> _ENTRIES PROVIDED_
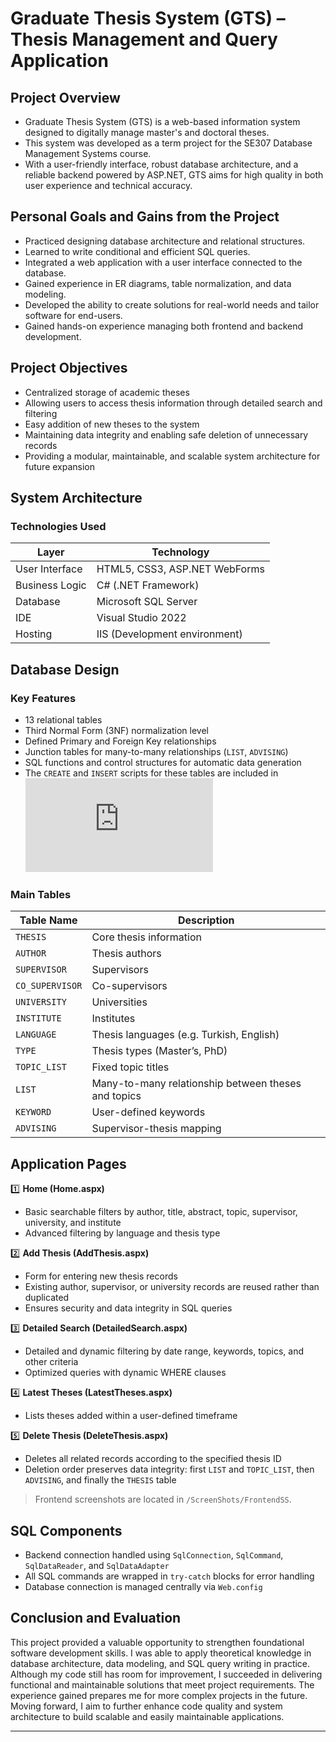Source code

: # Graduate Thesis System (GTS) – Thesis Management and Query Application

## Project Overview

* Graduate Thesis System (GTS) is a web-based information system designed to digitally manage master's and doctoral theses.
* This system was developed as a term project for the SE307 Database Management Systems course.
* With a user-friendly interface, robust database architecture, and a reliable backend powered by ASP.NET, GTS aims for high quality in both user experience and technical accuracy.

## Personal Goals and Gains from the Project

* Practiced designing database architecture and relational structures.
* Learned to write conditional and efficient SQL queries.
* Integrated a web application with a user interface connected to the database.
* Gained experience in ER diagrams, table normalization, and data modeling.
* Developed the ability to create solutions for real-world needs and tailor software for end-users.
* Gained hands-on experience managing both frontend and backend development.

## Project Objectives

* Centralized storage of academic theses
* Allowing users to access thesis information through detailed search and filtering
* Easy addition of new theses to the system
* Maintaining data integrity and enabling safe deletion of unnecessary records
* Providing a modular, maintainable, and scalable system architecture for future expansion

## System Architecture

### Technologies Used

| Layer          | Technology                    |
| -------------- | ----------------------------- |
| User Interface | HTML5, CSS3, ASP.NET WebForms |
| Business Logic | C# (.NET Framework)           |
| Database       | Microsoft SQL Server          |
| IDE            | Visual Studio 2022            |
| Hosting        | IIS (Development environment) |

## Database Design

### Key Features

* 13 relational tables
* Third Normal Form (3NF) normalization level
* Defined Primary and Foreign Key relationships
* Junction tables for many-to-many relationships (`LIST`, `ADVISING`)
* SQL functions and control structures for automatic data generation
* The `CREATE` and `INSERT` scripts for these tables are included in ![this file](https://github.com/mehmettguzell/MyProjects/blob/main/Graduate_Thesis_System/DbQuerys.md)

### Main Tables

| Table Name      | Description                                         |
| --------------- | --------------------------------------------------- |
| `THESIS`        | Core thesis information                             |
| `AUTHOR`        | Thesis authors                                      |
| `SUPERVISOR`    | Supervisors                                         |
| `CO_SUPERVISOR` | Co-supervisors                                      |
| `UNIVERSITY`    | Universities                                        |
| `INSTITUTE`     | Institutes                                          |
| `LANGUAGE`      | Thesis languages (e.g. Turkish, English)            |
| `TYPE`          | Thesis types (Master’s, PhD)                        |
| `TOPIC_LIST`    | Fixed topic titles                                  |
| `LIST`          | Many-to-many relationship between theses and topics |
| `KEYWORD`       | User-defined keywords                               |
| `ADVISING`      | Supervisor-thesis mapping                           |

## Application Pages

1️⃣ **Home (Home.aspx)**

* Basic searchable filters by author, title, abstract, topic, supervisor, university, and institute
* Advanced filtering by language and thesis type

2️⃣ **Add Thesis (AddThesis.aspx)**

* Form for entering new thesis records
* Existing author, supervisor, or university records are reused rather than duplicated
* Ensures security and data integrity in SQL queries

3️⃣ **Detailed Search (DetailedSearch.aspx)**

* Detailed and dynamic filtering by date range, keywords, topics, and other criteria
* Optimized queries with dynamic WHERE clauses

4️⃣ **Latest Theses (LatestTheses.aspx)**

* Lists theses added within a user-defined timeframe

5️⃣ **Delete Thesis (DeleteThesis.aspx)**

* Deletes all related records according to the specified thesis ID
* Deletion order preserves data integrity: first `LIST` and `TOPIC_LIST`, then `ADVISING`, and finally the `THESIS` table

> Frontend screenshots are located in `/ScreenShots/FrontendSS`.

## SQL Components

* Backend connection handled using `SqlConnection`, `SqlCommand`, `SqlDataReader`, and `SqlDataAdapter`
* All SQL commands are wrapped in `try-catch` blocks for error handling
* Database connection is managed centrally via `Web.config`

## Conclusion and Evaluation

This project provided a valuable opportunity to strengthen foundational software development skills. I was able to apply theoretical knowledge in database architecture, data modeling, and SQL query writing in practice. Although my code still has room for improvement, I succeeded in delivering functional and maintainable solutions that meet project requirements. The experience gained prepares me for more complex projects in the future. Moving forward, I aim to further enhance code quality and system architecture to build scalable and easily maintainable applications.

---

> _ASSIGNED TASK_
Scan the records above for the lines holding "a user-defined timeframe" and "specified thesis ID". Transcribe those two and every line between them word for word, and no others.

> _OUTPUT_
* Lists theses added within a user-defined timeframe

5️⃣ **Delete Thesis (DeleteThesis.aspx)**

* Deletes all related records according to the specified thesis ID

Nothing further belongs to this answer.